Published 9:09 pm Monday, July 16, 2012

Roughton Emiley Gurganus, Morgan Dixon, Jazmine Carawan, Mallory Nobles, Hailey Fornes,


It has the makings of local legend: pitcher and catcher colluding without words as the next batter stepped up to the plate, knowing the girl had never made to first base before, though she’d played all season.

A decision was made, unbeknownst to coaches, parents and anyone else on the field, and the team on the field took matters in its own hands and made it happen.

The batter in this case was a special-needs child; the team that helped her realize a dream of rounding the bases was the Crime Stoppers 10-and-under girls’ softball team. According to those who witnessed the event, there wasn’t dry eye in the bleachers as the young girl crossed home plate.

Monday, a local organization recognized the Crime Stoppers team for the incident, awarding certificates to thank the girls for “demonstrating outstanding respect, courtesy and acceptance of others and their special needs” and hosting a pizza party in their honor.

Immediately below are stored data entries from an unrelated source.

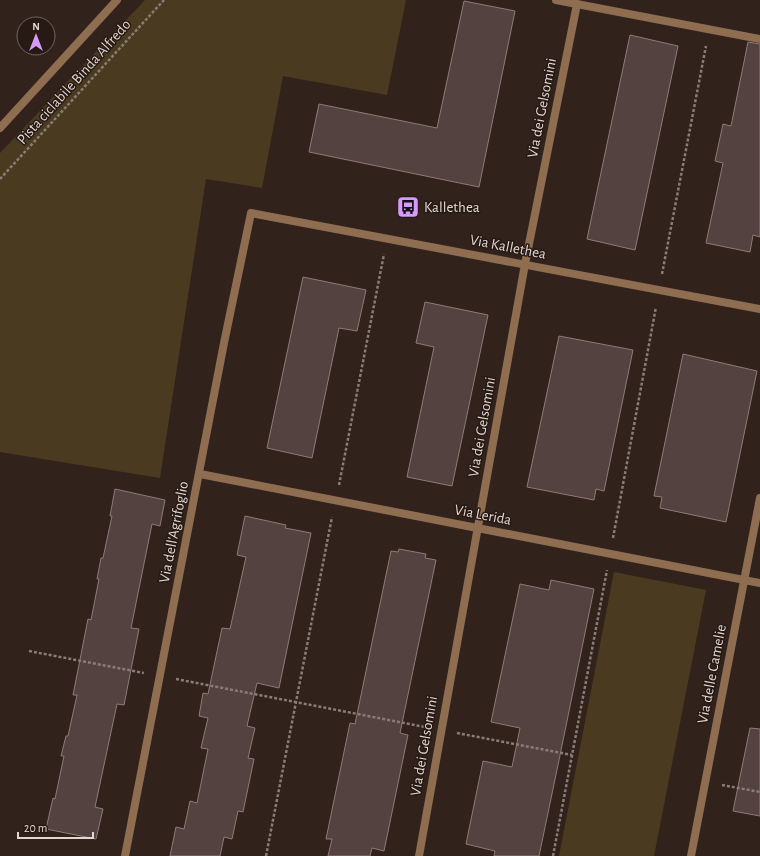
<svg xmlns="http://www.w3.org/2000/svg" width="760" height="856" font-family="'Alegreya Sans',sans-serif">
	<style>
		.green { fill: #4a3b20 }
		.building { fill: #544240; stroke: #8f7b78 }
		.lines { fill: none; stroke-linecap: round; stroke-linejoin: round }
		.path { stroke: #897d77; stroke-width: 2.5; stroke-dasharray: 3 2; stroke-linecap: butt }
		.minor { stroke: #8e6d50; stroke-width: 8 }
		.labels { text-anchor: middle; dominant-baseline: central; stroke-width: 3; stroke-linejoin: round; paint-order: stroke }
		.street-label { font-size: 15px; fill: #e2d8d3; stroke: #271913 }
		.poi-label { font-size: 15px; fill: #e2d8d3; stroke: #271913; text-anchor: start }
	</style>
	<rect width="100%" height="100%" fill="#31221c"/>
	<g class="green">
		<path d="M145,0H406L387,95L283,76L262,188L206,179L160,478L0,452V153Z"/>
		<path d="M614,572L706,590L654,856H559Z"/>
	</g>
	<g class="building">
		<path d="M464,1L515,11L479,187L309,152L319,104L437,128Z"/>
		<path d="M630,35L678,46L635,250L587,239Z"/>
		<path d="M748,42L760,44V237L753,235L750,252L706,243L723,163L715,161L723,124L731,126Z"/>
		<path d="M303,277L366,290L357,331L339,328L312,458L267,448Z"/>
		<path d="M425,302L488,315L452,486L407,477L434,347L416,343Z"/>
		<path d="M559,336L633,350L604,491L596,489L594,500L527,487Z"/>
		<path d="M683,354L757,371L726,522L660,508L662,497L654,496Z"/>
		<path d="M115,489L165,500L160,526L152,524L131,628L139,629L124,705L117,704L95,807L103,809L96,839L46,829L53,798L55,799L64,756H61L66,736H68L77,695H73L88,619L91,620L99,579H97L101,558H103L112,516H110Z"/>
		<path d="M245,516L286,525L285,528L311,533L279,688L257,683L247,726L255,728L248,758L254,759L243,812L238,811L232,839L224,837L220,856H170L176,827L184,829L190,801L197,803L208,749L201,748L208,718L199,716L203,693L208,694L222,628L230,629L246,557L237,555Z"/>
		<path d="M399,549L426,554L425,558L436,560L400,733L408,735L384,851L372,848L370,856H328L332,839H326L350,723L355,724L391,551L398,552Z"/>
		<path d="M551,580L594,589L558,765L539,856H494L495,851L466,844L483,761L512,767L520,728L491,722L508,641L520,584L549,590Z"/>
		<path d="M750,728L760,729V816L733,811Z"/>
	</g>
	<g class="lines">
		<g class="path">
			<path d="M0,179L164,0"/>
			<path d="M662,274L706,46"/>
			<path d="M339,485L384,254"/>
			<path d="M613,538L656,307"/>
			<path d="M29,651L144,673"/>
			<path d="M176,679L425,727"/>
			<path d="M457,733L572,755"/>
			<path d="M722,785L760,792"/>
			<path d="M266,856L332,517"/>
			<path d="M553,856L607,570"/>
		</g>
		<g class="minor">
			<path d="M556,0L760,39"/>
			<path d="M0,128L117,0"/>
			<path d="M200,474L760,583"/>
			<path d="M125,856L224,343L251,213L760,309"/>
			<path d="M419,856L525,264L577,4"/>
			<path d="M691,856L760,498"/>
		</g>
	</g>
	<defs>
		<g id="bus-square" transform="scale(1.15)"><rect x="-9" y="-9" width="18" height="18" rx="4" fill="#d69bf9" stroke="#271913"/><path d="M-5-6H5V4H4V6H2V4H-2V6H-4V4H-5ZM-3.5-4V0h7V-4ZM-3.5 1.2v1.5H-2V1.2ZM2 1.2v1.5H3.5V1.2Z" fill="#111"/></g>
	</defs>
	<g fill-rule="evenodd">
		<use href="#bus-square" x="408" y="207"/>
	</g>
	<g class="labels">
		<g class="street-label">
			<text transform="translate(74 82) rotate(-48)">Pista ciclabile Binda Alfredo</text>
			<text transform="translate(542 108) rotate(-79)">Via dei Gelsomini</text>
			<text transform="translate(508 247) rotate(11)">Via Kallethea</text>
			<text transform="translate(482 427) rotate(-80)">Via dei Gelsomini</text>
			<text transform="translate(483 515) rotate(11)">Via Lerida</text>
			<text transform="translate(174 532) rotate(-79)">Via dell'Agrifoglio</text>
			<text transform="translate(712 674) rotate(-79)">Via delle Camelie</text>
			<text transform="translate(424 746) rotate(-80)">Via dei Gelsomini</text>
		</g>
		<g class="poi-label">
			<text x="424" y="207">Kallethea</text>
		</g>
	</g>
	<g transform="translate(36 36)"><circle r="19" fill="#271913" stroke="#726560"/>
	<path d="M0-3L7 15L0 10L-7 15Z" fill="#d69bf9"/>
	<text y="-6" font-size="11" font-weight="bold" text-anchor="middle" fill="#e2d8d3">N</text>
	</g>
	<path d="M18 832v6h75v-6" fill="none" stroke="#e2d8d3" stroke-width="2"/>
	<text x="24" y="832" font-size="12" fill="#e2d8d3" stroke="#271913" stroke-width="3" paint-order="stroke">20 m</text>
</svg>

“We heard the story. People told us of the graciousness they showed to this child,” said Allison Crisp, director of All Challenged Children Educating People Together. “That’s exactly what ACCEPT works to do.”

Crisp and her partner in the organization, Maria Gironda, have contracts with Beaufort County Schools — Crisp as an occupational therapist; Gironda as a special-needs teacher — but their goal with the newly formed ACCEPT is to provide support services for exceptional children, as well as find ways to help people understand special-needs children.

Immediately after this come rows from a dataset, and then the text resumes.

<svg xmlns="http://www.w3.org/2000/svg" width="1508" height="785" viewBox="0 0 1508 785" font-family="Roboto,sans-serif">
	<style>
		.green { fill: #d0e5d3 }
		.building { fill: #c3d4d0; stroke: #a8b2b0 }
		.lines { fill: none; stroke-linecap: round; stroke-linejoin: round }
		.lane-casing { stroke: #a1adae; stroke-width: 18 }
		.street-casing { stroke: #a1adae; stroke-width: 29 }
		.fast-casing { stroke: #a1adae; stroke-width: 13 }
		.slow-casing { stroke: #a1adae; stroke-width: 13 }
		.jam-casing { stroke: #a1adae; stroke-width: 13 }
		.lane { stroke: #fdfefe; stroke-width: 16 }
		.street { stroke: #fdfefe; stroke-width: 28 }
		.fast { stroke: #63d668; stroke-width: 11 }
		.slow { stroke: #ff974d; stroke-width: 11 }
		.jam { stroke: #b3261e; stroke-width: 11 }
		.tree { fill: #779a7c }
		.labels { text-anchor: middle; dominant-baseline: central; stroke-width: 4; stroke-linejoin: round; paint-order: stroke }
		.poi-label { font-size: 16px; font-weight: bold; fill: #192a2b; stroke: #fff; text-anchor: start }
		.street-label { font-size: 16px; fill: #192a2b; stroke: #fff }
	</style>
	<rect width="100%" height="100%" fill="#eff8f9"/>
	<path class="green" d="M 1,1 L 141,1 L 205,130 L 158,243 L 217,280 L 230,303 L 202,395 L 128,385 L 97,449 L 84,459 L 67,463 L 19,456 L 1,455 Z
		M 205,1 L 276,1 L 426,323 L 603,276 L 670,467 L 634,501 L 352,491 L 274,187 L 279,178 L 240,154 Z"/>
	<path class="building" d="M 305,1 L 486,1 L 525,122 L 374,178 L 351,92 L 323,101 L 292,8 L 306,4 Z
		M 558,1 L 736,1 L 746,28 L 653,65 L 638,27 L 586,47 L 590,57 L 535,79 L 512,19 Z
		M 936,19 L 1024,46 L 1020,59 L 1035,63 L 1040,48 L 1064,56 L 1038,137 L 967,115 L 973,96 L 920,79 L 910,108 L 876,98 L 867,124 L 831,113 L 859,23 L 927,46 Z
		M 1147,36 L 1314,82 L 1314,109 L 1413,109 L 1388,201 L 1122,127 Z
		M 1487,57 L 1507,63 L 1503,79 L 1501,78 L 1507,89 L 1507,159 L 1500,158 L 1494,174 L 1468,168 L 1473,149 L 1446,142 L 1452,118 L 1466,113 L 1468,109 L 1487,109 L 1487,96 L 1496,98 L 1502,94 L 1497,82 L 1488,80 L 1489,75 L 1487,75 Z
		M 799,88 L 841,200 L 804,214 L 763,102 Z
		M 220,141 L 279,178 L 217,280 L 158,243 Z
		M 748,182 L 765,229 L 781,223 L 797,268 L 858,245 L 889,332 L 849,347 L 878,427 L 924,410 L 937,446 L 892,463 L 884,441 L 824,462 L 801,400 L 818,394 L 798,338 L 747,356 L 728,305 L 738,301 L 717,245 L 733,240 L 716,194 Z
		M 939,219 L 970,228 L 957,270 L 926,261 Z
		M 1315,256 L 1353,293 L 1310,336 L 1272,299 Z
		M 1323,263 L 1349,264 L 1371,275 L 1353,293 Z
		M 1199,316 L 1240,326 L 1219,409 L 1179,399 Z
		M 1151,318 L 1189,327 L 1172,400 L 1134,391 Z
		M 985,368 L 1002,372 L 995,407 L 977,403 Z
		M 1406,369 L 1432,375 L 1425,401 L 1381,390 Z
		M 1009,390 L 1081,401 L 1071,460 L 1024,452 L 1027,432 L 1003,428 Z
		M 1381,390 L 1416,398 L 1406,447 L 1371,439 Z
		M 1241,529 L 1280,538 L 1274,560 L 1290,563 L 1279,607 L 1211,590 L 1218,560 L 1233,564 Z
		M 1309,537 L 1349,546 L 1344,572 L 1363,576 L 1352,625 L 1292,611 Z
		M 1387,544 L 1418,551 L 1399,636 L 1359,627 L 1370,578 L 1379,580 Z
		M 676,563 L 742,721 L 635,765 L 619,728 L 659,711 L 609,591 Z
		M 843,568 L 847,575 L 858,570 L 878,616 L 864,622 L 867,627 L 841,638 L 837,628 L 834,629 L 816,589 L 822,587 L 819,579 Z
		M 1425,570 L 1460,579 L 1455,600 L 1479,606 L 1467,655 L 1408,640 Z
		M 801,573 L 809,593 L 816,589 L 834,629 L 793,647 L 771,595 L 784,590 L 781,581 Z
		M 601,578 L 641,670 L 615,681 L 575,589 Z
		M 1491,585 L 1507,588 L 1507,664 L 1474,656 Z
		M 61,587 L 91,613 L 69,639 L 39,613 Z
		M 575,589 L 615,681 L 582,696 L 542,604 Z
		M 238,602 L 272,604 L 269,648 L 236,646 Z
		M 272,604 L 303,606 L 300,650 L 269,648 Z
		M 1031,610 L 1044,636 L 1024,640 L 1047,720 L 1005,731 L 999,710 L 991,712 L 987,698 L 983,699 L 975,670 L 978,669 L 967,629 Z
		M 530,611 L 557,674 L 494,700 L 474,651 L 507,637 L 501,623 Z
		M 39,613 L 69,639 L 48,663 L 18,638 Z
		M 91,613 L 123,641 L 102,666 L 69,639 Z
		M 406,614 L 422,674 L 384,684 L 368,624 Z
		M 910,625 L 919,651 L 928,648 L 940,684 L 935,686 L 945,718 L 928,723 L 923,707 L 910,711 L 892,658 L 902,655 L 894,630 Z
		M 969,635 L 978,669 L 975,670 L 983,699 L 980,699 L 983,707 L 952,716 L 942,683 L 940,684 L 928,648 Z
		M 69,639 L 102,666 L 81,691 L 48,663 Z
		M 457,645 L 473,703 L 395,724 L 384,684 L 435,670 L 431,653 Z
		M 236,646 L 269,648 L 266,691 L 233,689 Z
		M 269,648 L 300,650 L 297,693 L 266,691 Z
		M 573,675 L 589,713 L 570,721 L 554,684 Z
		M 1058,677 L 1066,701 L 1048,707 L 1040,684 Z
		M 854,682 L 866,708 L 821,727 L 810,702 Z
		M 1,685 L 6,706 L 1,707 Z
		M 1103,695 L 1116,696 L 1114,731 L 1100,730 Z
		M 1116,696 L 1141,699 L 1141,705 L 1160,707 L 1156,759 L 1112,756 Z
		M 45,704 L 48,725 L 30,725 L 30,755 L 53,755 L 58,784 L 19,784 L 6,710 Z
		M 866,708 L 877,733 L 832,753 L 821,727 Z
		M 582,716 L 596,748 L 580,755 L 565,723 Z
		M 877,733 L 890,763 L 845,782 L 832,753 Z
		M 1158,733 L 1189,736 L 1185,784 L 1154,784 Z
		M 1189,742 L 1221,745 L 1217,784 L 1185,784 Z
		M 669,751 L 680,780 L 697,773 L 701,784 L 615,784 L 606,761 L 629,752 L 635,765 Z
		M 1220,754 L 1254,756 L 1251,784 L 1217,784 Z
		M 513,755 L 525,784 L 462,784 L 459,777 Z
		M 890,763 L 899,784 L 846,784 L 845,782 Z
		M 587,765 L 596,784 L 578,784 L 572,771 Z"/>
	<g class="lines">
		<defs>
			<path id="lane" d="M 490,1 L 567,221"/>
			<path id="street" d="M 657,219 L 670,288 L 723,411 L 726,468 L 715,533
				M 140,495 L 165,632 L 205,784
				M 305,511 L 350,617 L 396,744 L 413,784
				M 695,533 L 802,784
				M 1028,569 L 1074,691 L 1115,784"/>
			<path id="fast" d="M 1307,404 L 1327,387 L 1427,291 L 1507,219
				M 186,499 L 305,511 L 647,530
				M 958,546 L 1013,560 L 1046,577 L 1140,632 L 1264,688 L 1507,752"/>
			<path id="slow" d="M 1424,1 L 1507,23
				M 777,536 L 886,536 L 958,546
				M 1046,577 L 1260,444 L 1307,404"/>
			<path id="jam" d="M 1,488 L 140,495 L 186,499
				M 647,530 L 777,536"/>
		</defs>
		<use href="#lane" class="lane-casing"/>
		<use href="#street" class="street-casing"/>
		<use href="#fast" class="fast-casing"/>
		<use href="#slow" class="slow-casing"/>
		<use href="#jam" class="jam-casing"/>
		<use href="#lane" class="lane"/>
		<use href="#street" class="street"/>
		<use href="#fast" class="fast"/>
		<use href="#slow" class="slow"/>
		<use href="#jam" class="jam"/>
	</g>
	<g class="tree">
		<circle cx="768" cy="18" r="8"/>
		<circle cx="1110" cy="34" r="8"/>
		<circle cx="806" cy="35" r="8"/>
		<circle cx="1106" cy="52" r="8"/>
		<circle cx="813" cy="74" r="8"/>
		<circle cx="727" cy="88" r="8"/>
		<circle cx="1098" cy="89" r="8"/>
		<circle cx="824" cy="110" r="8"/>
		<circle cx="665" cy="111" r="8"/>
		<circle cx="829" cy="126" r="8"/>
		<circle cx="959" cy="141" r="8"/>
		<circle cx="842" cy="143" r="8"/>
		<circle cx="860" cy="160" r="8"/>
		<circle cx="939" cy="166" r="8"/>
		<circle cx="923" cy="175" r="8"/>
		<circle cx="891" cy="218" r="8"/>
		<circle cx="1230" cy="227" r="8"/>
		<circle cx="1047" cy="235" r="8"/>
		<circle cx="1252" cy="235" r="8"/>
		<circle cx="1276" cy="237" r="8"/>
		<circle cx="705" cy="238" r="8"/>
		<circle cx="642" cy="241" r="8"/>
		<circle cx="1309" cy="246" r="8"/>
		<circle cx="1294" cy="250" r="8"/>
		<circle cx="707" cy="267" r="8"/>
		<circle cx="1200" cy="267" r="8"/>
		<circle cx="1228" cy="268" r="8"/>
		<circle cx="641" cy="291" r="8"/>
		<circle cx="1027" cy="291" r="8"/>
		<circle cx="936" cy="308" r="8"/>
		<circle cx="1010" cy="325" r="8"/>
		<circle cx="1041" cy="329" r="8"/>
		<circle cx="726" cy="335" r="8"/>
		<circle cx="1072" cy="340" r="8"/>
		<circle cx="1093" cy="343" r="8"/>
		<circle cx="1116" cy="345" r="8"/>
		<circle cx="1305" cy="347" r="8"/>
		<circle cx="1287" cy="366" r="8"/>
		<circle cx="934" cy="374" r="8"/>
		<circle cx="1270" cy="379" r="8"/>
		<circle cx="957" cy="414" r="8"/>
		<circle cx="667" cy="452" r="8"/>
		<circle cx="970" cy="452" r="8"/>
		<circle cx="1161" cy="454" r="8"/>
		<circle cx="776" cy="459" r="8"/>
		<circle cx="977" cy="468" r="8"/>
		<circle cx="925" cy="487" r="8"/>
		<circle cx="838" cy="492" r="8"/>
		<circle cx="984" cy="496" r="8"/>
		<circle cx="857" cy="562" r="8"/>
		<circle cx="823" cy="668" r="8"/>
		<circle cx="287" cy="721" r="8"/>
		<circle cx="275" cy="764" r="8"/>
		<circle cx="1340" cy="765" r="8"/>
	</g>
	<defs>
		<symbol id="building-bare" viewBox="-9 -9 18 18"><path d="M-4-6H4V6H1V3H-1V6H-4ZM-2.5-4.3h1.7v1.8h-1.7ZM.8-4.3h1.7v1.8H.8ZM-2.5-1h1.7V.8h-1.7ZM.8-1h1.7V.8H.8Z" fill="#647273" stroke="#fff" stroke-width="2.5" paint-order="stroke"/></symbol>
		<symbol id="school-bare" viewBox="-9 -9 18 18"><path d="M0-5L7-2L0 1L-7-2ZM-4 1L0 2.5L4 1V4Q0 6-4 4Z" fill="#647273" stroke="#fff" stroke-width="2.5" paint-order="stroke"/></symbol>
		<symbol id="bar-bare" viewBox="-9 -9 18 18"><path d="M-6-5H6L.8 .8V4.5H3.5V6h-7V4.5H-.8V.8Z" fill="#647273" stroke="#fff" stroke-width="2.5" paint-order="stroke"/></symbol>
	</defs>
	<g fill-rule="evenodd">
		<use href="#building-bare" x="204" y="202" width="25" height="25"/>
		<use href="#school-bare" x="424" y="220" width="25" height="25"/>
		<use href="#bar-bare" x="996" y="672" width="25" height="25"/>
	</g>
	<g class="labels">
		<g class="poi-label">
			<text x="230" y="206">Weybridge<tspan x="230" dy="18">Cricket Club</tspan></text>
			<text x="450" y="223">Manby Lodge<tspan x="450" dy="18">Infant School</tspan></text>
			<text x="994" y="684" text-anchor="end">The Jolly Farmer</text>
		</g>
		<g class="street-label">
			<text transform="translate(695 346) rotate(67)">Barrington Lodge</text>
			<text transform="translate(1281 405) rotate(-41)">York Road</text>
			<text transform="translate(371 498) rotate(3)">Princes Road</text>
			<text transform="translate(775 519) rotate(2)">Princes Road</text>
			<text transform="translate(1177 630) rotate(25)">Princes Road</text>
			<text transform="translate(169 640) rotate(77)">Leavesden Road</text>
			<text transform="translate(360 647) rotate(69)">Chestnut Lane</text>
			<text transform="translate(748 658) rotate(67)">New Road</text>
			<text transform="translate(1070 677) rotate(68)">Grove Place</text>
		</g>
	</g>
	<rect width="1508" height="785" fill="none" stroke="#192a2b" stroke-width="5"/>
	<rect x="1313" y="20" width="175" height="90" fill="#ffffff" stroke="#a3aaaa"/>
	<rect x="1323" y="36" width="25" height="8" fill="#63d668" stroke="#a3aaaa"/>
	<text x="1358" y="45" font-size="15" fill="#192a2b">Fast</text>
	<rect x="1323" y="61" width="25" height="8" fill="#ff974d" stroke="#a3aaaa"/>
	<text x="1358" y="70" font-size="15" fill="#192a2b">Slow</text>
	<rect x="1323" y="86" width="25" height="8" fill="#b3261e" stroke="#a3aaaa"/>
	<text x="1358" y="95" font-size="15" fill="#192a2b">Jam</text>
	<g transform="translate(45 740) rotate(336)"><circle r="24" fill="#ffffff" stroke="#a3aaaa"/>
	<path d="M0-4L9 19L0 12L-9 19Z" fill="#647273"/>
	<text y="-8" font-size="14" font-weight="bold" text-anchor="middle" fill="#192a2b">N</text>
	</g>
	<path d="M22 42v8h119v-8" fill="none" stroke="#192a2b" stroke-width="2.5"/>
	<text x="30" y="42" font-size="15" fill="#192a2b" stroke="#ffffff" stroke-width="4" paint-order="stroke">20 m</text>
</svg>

“It’s about educating our community to accept all diversity,” said Gironda. “We’re more alike than we are different.”

Inviting the Crime Stoppers softball team to spend the morning at the ACCEPT day camp, helping the camp children with art projects like painting birdhouses, drawing shapes, making rainbows with brightly colored tissue paper, is one of the ways to bridge the gap between exceptional needs children and “typical needs” children, said Crisp.

“We’ve found that it’s the children that can educate the parents,” said Crisp.

According to Beaufort County Sheriff’s Office Crime Stoppers coordinator Karen Ball, that’s exactly what the team did on the field that day.

“At their age, to be able to make smart decisions like that — I think that’s awesome,” said Ball. “I have never been so proud to be a part of something in my whole life.”

Coach Tania Harris, also a 911 telecommunicator for the sheriff’s office, said the Crime Stoppers’ experience on the diamond shows the lessons to be learned through recreational ball.

“It’s not just about competition,” said Harris.  “It teaches morals, sportsmanship and camaraderie. They showed compassion — it wasn’t just about winning.”